Here’s a pretty funny example of silly statistics, caught by Lisa Wade:
A study published in 2001 . . . asked undergraduate college students their favorite color and presented the results by sex. Men’s favorites are on the left, women’s on the right:
The authors of the study, Lee Ellis and Christopher Ficek, wrote:
We are inclined to suspect the involvement of neurohormonal factors. Studies of rats have found average sex differences in the number of neurons comprising various parts of the visual cortex. Also, gender differences have been found in rat preferences for the amount of sweetness in drinking water. One experiment demonstrated that the sex differences in rat preferences for sweetness was eliminated by depriving males of male-typical testosterone levels in utero. Perhaps, prenatal exposure to testosterone and other sex hormones operates in a similar way to “bias” preferences for certain colors in humans.

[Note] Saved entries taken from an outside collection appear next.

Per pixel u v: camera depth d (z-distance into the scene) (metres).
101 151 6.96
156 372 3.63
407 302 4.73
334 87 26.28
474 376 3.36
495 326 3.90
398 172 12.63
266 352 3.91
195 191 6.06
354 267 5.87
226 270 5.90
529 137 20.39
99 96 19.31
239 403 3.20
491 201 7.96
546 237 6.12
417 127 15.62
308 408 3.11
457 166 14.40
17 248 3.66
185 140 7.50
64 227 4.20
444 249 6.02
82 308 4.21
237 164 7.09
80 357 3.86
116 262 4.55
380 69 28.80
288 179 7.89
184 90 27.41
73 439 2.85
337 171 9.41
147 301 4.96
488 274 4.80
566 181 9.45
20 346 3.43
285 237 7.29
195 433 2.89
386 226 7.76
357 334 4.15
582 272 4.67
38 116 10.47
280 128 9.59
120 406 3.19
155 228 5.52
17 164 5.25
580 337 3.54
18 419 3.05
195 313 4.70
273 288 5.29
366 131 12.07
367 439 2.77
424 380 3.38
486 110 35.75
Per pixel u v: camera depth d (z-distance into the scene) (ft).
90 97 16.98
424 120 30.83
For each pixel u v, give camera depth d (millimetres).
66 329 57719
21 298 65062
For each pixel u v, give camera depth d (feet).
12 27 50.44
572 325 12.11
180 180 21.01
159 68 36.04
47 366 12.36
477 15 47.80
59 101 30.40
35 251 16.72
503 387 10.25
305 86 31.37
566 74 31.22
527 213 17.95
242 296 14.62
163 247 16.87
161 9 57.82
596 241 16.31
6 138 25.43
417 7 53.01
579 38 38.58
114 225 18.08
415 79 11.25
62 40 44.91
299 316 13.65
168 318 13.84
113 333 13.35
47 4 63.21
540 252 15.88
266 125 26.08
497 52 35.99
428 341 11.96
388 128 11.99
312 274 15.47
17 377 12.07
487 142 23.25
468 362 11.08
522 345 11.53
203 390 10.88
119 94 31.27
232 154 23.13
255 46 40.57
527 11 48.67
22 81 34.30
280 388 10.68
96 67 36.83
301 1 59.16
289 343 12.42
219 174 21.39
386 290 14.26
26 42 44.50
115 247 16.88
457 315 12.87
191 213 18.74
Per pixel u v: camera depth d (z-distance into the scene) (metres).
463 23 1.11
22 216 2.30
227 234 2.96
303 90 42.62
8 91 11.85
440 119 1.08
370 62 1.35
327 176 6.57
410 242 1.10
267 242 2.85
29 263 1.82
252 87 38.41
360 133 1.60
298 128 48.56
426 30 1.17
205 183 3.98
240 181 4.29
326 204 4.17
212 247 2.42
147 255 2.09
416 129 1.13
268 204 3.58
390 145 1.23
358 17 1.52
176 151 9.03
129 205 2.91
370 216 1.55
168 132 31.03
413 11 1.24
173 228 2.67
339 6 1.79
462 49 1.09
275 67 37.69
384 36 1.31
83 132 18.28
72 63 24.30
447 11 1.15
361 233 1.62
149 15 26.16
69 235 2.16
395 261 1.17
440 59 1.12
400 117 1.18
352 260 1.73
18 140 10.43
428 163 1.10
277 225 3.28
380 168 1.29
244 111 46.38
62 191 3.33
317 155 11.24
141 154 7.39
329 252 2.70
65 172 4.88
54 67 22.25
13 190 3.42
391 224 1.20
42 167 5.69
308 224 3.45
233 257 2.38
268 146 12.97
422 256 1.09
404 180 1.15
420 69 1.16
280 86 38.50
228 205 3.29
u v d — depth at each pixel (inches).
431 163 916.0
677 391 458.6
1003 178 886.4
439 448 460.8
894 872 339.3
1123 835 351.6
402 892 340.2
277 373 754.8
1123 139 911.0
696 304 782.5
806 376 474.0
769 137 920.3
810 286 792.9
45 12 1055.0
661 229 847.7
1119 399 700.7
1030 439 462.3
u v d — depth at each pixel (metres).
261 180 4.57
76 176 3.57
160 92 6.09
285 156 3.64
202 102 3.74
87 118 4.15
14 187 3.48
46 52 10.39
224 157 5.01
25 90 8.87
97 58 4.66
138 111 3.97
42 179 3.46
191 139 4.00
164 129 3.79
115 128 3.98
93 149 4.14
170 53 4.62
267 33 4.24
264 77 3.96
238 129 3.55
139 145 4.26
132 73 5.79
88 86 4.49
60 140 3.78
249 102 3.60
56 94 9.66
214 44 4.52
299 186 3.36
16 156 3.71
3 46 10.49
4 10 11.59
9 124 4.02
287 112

As Wade points out, that all seems a bit ridiculous given some much more direct stories based on the big-time association of pink and blue with girls and boys.
No big deal, it’s just sort of funny to see this sort of pseudoscientific explanation in such pure form.
And what kind of person lists green as their favorite color? 20% and 29%? I can’t believe it! Sure, green is the color of money, but still . . .
P.S. That blog entry has 68 comments! I don’t think there’s really so much to say about this study. I guess it’s like 538: the commenters just start arguing with each other.